MATERIAL FOR THE TASK section start
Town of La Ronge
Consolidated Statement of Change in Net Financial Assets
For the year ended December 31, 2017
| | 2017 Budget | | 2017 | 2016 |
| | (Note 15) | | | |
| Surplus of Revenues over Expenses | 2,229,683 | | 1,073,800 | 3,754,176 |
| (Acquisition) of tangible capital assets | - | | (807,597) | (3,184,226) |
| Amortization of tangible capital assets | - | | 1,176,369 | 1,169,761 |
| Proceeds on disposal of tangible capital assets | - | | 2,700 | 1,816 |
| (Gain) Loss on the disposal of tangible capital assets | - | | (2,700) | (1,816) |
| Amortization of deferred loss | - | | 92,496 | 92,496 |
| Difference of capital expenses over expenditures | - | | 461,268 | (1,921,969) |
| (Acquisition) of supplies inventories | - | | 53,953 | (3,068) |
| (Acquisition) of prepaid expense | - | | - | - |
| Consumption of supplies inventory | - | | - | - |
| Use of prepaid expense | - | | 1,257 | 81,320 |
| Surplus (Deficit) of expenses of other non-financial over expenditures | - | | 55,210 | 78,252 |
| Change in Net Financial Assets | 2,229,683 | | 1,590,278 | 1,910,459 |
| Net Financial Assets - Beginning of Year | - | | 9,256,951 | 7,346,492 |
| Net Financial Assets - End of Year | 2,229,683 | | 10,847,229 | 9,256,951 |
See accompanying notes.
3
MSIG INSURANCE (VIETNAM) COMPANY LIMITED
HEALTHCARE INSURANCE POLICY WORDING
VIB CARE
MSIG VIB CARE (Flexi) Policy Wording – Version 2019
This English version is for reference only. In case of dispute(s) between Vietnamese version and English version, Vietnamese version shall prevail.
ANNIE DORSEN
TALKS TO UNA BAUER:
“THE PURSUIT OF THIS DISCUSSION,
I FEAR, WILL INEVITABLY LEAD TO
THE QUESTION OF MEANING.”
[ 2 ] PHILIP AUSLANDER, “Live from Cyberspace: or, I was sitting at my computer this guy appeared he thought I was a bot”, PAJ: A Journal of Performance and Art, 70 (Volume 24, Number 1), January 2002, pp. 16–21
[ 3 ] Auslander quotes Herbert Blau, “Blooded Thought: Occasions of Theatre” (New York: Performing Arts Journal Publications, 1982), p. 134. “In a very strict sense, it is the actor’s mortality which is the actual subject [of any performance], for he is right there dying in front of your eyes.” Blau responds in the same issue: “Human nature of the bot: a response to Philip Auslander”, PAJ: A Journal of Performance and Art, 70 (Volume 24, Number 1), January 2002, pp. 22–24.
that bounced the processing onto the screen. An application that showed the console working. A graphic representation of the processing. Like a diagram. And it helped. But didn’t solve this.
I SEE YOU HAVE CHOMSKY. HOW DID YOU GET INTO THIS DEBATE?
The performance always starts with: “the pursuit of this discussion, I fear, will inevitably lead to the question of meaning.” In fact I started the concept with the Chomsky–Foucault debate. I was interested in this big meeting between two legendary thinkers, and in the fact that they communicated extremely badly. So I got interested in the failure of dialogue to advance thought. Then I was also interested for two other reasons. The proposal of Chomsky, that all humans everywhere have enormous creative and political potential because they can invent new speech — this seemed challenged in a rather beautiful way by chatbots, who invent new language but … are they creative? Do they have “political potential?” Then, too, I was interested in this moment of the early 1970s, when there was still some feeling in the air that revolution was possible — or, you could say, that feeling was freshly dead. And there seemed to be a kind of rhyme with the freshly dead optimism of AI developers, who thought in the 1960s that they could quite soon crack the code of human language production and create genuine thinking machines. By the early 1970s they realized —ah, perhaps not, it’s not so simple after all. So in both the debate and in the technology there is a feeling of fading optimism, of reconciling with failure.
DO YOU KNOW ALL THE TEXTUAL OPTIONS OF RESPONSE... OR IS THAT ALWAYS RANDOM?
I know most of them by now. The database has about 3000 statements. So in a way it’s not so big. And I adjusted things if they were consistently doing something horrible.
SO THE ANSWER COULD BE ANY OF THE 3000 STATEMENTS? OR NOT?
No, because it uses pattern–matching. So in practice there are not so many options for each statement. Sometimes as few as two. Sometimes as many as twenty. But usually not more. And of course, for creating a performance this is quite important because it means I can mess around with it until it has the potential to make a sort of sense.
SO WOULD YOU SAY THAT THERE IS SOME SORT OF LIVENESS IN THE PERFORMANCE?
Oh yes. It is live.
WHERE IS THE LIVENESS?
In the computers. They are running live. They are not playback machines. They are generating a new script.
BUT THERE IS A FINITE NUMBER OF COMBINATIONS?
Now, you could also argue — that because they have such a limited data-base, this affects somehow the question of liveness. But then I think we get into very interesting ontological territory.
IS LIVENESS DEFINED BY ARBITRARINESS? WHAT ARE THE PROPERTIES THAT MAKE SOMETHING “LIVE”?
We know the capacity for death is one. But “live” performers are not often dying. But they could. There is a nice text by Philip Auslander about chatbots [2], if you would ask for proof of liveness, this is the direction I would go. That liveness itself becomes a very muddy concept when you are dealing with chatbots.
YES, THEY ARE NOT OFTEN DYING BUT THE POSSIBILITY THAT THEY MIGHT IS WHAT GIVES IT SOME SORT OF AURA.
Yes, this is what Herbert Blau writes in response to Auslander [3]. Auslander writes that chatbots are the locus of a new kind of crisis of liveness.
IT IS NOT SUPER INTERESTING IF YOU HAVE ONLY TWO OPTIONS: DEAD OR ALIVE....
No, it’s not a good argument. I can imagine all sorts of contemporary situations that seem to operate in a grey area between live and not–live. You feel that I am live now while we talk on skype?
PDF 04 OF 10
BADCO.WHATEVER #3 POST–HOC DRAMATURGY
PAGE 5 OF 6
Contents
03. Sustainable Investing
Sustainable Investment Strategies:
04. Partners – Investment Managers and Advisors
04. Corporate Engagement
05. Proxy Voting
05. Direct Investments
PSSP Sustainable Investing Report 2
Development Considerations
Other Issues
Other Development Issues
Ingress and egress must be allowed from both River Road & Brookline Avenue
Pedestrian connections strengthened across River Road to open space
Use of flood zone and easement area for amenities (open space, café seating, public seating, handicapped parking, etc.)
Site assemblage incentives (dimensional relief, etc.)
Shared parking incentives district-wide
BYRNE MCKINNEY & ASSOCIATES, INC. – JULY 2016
MATERIAL FOR THE TASK section end
**TASK ITEM:**
Among the lines of the data above, some may hold the word "from"; report how many, as a single number.

**TASK RESULT:**
2